Malware und Viren in medizinischen Geräten
Wie Autos oder PCs sind moderne Medizingeräte größenteils netzwerkfähig: Sei es für die Beobachtung oder Berichterstattung oder Schulungszwecke. Über diese Schnittstellen können Hacker in medizinische, im Körper installierte Geräte wie Schrittmacher oder Insulinpumpen manipulieren, und den Patienten Schaden zufügen. Zudem findet sich laut MIT Technology Review auf vielen Medizingeräten ähnliche Malware und Viren wie auf Desktop-PCs. Dahinter steht, dass die Programme oft auf älteren Windows Betriebssystemen basieren, und die Hersteller einer Änderung nicht zustimmen bzw. dem Krankenhaus ihre Zustimmung für Änderungen nicht erteilen, nicht einmal für zusätzlich Antivirus-Software, weil sie sich über die regulatorischen Anforderungen uneins sind.
Ein weiterer Gefahrenfaktor ist der wachsende Anteil an Fremdsoftware oder zugekaufter Software. Weil dieser Code nicht vom Gerätehersteller selbst entwickelt wurde, unterliegt er auch nicht dessen direkter Kontrolle. Selbst wenn der Code keine Bugs enthält, bleibt immer noch die Gefahr für unentdeckte Fehler, die über das Betriebssystem aus dritter Hand, Code Libraries, Open Source oder kommerzielle Softwareteile bei deren Integration eingeschleppt werden können.
Wo Leben auf dem Spiel stehen, sollten sich Entwickler von Medizingerätesoftware zum Einsatz von „Best Practices“ verpflichten – hier ist die Übernahme eines sicherheitskritischen Kodierungsstandards kosteneffektiv und sehr lohnenswert. Sowohl die FDA als auch EU verlangen einen dokumentierten Software-Entwicklungsprozess (IEC62304), wobei die FDA nicht ausdrücklich auf Programmierstandards besteht. Viele Medizingeräte-Hersteller haben deren Wichtigkeit erkannt und sie freiwillig als Teil ihrer Software-Qualitätsinitative übernommen. Besonders vorteilhaft ist: Viele der „Best Practices“ sind nur mit minimalem Aufwand oder Kosten verbunden, und inzwischen existieren ausgezeichnete sicherheitskritische Standards für Medizintechnik – wie die „Power of 10“ Regeln des NASA Jet Propulsion Laboratory für sicherheitskritisches Programmieren, ursprünglich zum Einsatz in Software für Raumschiffe entwickelt.
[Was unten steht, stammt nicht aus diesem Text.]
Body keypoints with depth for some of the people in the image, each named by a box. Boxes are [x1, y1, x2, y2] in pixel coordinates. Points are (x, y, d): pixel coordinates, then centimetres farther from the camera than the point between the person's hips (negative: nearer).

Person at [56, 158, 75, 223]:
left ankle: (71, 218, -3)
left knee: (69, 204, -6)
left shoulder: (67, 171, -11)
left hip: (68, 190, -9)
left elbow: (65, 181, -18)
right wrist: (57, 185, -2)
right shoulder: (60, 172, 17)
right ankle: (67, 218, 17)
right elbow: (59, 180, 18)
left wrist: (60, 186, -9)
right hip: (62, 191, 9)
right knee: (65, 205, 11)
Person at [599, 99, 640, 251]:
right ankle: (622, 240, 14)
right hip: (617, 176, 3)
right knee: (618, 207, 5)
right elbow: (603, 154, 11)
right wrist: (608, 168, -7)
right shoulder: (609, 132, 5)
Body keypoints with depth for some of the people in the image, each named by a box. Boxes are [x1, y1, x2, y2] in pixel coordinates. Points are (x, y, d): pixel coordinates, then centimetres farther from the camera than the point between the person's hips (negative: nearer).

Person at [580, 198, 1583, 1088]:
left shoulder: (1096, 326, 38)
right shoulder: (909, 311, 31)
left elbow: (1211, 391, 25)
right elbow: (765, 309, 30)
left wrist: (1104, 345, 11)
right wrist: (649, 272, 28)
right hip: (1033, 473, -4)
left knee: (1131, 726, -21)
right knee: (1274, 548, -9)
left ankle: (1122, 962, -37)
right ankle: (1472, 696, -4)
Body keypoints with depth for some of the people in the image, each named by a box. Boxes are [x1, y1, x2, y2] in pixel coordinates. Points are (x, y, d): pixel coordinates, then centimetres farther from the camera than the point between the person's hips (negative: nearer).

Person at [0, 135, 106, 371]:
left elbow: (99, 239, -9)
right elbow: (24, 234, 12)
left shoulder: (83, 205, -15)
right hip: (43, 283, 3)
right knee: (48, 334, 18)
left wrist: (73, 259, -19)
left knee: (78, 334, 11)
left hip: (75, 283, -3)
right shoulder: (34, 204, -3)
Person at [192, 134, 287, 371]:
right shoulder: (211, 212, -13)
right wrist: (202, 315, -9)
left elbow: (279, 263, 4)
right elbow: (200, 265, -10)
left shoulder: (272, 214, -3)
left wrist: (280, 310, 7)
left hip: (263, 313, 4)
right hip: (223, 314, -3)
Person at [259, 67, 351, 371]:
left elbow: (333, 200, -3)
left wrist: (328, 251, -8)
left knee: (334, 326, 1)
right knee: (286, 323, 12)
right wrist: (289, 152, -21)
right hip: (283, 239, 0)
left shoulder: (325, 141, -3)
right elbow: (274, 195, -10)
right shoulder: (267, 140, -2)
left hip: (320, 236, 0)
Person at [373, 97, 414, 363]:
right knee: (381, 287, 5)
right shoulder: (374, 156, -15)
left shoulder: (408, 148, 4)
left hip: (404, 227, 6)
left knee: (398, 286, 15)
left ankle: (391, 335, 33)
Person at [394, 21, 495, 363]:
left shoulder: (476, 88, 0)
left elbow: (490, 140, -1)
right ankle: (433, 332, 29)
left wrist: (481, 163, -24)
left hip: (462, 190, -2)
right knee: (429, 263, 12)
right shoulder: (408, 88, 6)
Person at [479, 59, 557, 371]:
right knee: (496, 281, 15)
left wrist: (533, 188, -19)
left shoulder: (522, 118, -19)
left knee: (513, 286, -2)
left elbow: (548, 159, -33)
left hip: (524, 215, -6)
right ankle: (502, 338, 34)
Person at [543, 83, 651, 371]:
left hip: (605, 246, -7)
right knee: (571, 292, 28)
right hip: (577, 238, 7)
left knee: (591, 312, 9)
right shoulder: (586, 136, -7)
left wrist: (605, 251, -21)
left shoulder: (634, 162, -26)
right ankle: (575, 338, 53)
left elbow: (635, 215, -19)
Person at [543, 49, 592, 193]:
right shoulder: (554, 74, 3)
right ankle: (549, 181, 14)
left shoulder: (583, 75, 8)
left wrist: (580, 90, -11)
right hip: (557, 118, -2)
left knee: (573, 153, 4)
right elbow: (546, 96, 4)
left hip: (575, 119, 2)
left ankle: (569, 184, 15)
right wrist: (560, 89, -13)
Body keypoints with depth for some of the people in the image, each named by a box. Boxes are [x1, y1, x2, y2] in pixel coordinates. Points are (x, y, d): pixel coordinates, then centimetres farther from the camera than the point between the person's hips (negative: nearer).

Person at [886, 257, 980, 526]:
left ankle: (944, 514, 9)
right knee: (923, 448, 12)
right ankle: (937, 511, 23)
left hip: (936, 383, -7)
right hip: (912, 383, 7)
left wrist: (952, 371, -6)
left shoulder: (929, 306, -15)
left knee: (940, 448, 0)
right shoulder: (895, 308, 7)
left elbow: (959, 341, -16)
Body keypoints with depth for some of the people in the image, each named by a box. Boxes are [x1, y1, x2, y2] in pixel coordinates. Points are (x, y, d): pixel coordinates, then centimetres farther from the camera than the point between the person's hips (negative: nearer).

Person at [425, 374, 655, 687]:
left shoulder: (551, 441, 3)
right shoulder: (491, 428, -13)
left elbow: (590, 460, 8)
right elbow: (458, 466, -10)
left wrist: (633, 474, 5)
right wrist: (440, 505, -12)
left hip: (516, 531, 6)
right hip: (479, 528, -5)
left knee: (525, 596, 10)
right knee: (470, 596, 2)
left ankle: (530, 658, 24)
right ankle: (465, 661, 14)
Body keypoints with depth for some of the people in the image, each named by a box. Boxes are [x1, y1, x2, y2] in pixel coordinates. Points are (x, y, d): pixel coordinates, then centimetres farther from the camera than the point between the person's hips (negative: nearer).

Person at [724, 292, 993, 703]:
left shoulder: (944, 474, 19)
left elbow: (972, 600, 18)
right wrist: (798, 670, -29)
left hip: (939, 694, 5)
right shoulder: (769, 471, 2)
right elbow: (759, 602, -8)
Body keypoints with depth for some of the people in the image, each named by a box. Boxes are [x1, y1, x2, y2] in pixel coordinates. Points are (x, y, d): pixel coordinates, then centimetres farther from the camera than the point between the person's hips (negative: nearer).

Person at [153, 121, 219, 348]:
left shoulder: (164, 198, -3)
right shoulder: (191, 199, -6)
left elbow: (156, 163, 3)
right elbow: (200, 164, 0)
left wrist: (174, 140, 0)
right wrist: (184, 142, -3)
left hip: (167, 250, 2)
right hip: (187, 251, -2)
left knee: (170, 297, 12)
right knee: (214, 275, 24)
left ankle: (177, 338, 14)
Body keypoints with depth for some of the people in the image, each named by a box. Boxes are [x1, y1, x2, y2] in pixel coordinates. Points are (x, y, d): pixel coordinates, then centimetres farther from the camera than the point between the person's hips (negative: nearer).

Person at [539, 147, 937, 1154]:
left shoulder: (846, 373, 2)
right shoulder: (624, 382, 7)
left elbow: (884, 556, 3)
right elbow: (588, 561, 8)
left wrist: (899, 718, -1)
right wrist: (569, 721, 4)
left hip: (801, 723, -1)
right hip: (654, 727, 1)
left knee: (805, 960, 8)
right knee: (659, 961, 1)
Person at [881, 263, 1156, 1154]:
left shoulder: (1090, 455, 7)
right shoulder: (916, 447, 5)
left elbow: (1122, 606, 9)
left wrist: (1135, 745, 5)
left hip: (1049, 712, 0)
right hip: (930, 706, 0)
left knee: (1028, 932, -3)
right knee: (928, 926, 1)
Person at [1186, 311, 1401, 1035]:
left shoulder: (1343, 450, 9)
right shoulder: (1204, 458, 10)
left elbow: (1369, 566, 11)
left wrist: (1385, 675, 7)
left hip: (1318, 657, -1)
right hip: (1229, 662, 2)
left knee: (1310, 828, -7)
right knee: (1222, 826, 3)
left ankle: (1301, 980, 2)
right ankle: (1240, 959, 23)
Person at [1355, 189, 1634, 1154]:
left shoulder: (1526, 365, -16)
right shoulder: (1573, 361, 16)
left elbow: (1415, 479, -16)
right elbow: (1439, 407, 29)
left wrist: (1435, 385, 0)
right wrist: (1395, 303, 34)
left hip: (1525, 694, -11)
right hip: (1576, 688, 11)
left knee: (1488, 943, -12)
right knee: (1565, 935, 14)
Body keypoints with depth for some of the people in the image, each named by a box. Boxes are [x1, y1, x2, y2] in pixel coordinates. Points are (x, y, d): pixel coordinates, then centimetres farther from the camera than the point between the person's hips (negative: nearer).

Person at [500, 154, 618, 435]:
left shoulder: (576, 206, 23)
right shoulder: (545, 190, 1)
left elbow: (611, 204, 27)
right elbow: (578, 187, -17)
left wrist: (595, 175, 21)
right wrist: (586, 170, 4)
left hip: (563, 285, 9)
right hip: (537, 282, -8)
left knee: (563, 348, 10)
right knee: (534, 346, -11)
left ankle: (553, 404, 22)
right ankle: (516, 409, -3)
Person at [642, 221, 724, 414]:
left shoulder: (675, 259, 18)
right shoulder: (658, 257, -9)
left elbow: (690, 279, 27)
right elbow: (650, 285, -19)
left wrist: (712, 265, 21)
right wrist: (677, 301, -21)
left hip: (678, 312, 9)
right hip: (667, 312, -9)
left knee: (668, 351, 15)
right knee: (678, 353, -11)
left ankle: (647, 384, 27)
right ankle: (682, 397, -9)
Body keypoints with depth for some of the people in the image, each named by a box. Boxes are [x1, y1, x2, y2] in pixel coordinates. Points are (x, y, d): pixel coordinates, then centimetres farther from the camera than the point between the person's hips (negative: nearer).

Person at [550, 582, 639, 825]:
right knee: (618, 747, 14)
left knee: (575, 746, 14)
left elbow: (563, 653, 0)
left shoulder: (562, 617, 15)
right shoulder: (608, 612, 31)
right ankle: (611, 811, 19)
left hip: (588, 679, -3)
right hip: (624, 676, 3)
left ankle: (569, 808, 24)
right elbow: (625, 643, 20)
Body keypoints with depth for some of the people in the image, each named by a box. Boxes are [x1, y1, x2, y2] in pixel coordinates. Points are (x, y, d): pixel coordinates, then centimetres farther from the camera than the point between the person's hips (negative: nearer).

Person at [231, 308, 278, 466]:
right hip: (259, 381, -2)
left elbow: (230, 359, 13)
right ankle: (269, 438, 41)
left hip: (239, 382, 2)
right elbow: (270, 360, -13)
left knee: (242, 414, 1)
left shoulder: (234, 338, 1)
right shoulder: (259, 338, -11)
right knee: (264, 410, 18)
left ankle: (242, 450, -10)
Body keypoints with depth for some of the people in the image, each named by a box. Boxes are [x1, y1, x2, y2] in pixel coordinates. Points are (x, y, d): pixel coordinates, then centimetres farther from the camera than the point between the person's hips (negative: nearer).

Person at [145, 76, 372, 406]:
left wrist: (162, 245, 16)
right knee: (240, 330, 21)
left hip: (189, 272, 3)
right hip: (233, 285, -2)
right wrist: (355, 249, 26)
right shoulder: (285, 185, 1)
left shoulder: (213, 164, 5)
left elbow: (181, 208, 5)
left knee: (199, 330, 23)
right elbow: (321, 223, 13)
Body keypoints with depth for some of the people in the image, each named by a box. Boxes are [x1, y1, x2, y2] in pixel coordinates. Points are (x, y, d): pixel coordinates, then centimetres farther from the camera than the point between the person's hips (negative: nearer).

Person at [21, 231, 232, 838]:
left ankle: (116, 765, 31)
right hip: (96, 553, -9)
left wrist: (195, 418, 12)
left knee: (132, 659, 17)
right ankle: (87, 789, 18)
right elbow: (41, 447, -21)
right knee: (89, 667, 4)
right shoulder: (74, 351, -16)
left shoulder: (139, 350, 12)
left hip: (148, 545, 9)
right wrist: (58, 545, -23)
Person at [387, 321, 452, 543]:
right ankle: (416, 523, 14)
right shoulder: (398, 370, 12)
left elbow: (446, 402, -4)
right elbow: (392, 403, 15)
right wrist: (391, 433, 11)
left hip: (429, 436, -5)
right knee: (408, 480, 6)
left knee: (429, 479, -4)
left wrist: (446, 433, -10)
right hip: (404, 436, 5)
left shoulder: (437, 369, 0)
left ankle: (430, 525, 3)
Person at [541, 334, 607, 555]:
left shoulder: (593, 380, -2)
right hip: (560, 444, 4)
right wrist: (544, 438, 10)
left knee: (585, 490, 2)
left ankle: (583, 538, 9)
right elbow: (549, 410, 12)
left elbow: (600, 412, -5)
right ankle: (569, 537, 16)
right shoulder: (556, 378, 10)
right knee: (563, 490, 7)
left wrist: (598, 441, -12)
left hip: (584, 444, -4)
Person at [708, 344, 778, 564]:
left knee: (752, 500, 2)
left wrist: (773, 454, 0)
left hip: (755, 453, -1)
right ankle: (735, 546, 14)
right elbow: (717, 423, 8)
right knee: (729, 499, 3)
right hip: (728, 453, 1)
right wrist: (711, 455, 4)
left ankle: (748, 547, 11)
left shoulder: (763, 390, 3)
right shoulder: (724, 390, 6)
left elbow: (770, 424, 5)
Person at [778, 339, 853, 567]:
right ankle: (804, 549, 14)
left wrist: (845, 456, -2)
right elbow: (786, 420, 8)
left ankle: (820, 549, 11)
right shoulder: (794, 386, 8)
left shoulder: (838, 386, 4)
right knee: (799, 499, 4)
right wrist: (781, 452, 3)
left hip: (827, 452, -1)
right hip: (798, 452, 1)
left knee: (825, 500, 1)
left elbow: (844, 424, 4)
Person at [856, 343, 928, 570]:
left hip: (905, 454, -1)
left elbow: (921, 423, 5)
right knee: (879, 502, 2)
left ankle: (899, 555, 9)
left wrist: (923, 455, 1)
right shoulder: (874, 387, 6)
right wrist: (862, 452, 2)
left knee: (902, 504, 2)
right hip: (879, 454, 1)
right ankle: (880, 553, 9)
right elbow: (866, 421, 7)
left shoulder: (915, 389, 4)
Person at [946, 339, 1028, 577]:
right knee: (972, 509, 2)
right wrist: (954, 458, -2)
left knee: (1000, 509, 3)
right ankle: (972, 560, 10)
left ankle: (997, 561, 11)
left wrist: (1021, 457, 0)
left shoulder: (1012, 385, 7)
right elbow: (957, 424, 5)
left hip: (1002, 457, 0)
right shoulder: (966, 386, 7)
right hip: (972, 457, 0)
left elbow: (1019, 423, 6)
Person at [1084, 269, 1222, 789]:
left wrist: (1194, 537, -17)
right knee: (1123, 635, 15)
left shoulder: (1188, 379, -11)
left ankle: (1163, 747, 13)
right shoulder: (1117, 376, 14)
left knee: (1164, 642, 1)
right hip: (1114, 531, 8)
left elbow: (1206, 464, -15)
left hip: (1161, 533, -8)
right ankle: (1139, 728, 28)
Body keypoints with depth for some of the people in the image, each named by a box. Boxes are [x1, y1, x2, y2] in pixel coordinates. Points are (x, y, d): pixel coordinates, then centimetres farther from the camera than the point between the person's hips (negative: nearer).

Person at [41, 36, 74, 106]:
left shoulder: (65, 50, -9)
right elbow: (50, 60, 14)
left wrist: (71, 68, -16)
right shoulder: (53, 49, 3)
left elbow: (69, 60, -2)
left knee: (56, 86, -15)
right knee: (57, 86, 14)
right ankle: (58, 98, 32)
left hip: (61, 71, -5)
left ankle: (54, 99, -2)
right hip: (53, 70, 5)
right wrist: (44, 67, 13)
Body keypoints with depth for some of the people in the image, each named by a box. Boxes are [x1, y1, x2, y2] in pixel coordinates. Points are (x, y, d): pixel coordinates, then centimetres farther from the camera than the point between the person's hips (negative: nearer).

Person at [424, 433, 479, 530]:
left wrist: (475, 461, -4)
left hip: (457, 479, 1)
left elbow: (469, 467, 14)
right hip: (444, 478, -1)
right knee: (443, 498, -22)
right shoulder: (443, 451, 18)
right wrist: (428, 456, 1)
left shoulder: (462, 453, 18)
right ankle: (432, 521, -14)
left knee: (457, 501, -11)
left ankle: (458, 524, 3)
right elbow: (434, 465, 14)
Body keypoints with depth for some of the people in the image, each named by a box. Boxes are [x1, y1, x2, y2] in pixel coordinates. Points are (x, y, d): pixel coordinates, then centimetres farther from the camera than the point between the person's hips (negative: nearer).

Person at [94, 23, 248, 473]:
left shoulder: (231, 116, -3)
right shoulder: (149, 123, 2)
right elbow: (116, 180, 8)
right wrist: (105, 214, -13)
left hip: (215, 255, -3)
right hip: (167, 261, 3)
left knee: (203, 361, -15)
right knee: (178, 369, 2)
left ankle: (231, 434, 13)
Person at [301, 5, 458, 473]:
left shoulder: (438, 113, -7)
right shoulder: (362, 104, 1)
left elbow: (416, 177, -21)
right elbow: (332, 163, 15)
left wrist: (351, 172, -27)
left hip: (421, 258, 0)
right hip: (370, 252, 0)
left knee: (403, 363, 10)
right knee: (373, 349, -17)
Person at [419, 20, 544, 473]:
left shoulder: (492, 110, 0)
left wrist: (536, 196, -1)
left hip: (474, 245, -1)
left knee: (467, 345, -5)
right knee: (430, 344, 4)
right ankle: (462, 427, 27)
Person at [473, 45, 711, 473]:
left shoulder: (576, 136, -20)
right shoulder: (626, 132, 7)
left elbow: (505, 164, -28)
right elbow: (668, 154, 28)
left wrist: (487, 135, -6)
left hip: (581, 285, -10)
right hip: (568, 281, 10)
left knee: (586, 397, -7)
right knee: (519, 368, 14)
Zehn einfach zu merkende Programmierregeln
Diese zehn einfachen, leicht zu merkenden Programmierregeln wurden so konzipiert, dass ein Missbrauch automatisch von statischen Analysetools entdeckt wird. Die moderne Quellcodeanalyse ist die effektivste Art, um die wirksame Umsetzung eines Programmierstandards sicherzustellen. Zusätzlich zur Prüfung des Codes nach seiner Konformität mit Standards kann sie auch ernste semantische Fehler aufdecken, wie Buffer Overruns, NULL-Zeiger Dereferenzierungen, Race Conditions und Ressourcen-Lecks oder eine fehlerhaft genutzte Schnittstelle zwischen Programmen (API).
Beinahe 30 Prozent des Codes in Embedded-Anwendungen, wie Medizingeräten, ist kommerzielle Fremdsoftware in Binärformat ohne eigentlichen Quellcode (Grafiken und Windowing Toolkits, Kryptographie-Bibliotheken, Middleware und Datenbanken). Besonders gefährdet sind Systeme, die sich aus Code von mehreren Anbietern zusammensetzen. Viele Fehler, die zu Sicherheitsschwachstellen führen, haben ihren Ursprung an Schnittstellen zwischen Modulen, oftmals wegen verschiedener Interpretationen ihrer Spezifizierungen. Sind Teile des Quellcodes nicht verfügbar, können Mischformen der statischen Analysetools, die Quellcodeanalyse mit Binärcodeanalyse kombinieren, sehr hilfreich bei der Sicherstellung von Robustheit und Sicherheit des Codes sein.